Every member of our society benefits when the maximum number of citizens obtains as much education as they can, rendering even more true the axiom that higher education in America must be viewed as a public good rather than a private benefit. Further, I would argue that an institution like Johns Hopkins -- with all the collateral benefits accruing to the world from its discoveries, research and innovations -- should be applauded when it chooses to focus resources and the talents of its faculty members, administrators and students on addressing the intractable challenges facing our globe today.

Michael Bloomberg’s most recent donation to Hopkins is in addition to the $1.5 billion that he has already given toward research, teaching and financial aid. If Bloomberg chooses to donate additional resources to his alma mater, then we all should celebrate his generosity -- not just for the good that will accrue at Johns Hopkins but also for the message it sends to the academy and beyond.

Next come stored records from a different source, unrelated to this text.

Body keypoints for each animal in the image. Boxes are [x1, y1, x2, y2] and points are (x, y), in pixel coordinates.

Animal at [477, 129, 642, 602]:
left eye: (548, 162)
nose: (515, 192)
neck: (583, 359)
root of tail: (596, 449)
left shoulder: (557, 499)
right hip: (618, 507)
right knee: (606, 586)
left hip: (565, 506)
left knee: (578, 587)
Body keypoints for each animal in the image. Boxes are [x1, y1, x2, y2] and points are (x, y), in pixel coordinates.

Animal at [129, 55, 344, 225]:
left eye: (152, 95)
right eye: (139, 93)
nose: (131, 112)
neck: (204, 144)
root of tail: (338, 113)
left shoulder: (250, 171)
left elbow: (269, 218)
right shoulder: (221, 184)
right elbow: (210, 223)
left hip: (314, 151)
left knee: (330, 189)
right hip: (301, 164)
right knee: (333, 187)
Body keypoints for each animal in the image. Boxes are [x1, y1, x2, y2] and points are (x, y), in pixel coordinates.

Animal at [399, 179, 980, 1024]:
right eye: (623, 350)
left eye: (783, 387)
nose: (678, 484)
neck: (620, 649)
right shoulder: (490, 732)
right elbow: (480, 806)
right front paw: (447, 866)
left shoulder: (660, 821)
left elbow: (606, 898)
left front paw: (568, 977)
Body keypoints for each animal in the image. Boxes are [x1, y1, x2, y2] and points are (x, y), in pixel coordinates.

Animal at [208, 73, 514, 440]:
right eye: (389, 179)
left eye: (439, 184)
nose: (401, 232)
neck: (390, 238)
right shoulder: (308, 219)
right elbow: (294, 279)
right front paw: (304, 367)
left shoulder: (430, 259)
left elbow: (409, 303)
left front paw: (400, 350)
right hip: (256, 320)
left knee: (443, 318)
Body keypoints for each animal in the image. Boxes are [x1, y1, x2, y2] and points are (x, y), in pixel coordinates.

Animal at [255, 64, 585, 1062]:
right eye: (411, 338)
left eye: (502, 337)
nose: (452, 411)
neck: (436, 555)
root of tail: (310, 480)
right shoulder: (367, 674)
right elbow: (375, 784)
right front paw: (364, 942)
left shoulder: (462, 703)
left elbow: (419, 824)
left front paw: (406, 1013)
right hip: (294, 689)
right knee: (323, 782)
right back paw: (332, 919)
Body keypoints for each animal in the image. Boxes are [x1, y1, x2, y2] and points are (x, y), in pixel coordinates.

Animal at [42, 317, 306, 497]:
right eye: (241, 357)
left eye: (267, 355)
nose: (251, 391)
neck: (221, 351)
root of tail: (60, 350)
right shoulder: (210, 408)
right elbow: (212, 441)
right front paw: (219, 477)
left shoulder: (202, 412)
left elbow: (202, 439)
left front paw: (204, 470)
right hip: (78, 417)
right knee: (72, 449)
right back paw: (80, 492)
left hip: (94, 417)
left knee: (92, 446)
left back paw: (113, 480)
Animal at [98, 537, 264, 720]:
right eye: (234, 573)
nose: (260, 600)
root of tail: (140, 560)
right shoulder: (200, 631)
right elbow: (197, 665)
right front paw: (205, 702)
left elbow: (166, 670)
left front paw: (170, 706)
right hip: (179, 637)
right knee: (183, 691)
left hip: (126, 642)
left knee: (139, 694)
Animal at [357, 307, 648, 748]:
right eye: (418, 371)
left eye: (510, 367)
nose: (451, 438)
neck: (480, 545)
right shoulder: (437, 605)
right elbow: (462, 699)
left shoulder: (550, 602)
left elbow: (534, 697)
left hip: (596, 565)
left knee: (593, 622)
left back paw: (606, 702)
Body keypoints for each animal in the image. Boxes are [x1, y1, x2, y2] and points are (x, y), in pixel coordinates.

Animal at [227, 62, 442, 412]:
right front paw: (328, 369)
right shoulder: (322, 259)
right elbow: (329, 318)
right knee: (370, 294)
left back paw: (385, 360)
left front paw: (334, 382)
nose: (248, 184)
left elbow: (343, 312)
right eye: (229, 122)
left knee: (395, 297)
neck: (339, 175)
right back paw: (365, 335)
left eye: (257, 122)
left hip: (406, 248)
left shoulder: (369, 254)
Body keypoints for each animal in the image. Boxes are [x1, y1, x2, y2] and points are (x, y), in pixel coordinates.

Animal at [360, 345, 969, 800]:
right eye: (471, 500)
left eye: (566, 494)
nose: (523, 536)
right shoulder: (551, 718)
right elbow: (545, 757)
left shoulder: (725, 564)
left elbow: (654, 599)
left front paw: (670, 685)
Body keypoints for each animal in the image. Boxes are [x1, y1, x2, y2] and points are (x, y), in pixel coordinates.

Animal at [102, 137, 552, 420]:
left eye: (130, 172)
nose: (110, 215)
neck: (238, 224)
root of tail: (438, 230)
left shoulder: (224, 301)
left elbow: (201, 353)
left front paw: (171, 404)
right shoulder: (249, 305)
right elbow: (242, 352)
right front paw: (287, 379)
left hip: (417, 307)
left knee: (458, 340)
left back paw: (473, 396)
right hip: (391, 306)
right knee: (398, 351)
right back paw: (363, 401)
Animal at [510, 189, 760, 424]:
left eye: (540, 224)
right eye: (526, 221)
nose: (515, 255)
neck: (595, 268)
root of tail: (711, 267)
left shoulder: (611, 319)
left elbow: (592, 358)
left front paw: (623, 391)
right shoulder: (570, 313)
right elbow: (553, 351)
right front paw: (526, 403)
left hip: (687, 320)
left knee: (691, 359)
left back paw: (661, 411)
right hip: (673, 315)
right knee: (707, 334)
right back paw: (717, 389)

Higher education’s doors should be open to all those able and willing to attend, regardless of their economic pedigree. Only then will it begin to fulfill President Gilman’s lofty mission for Johns Hopkins University as expressed in his inaugural address: “Less misery among the poor, less ignorance in schools, less bigotry in the temple, less suffering in the hospital, less fraud in business, less folly in politics … more study of nature, more love of art, more lessons from history, more security in property, more health in cities, more virtue in the country, more wisdom in legislation, more intelligence, more happiness.”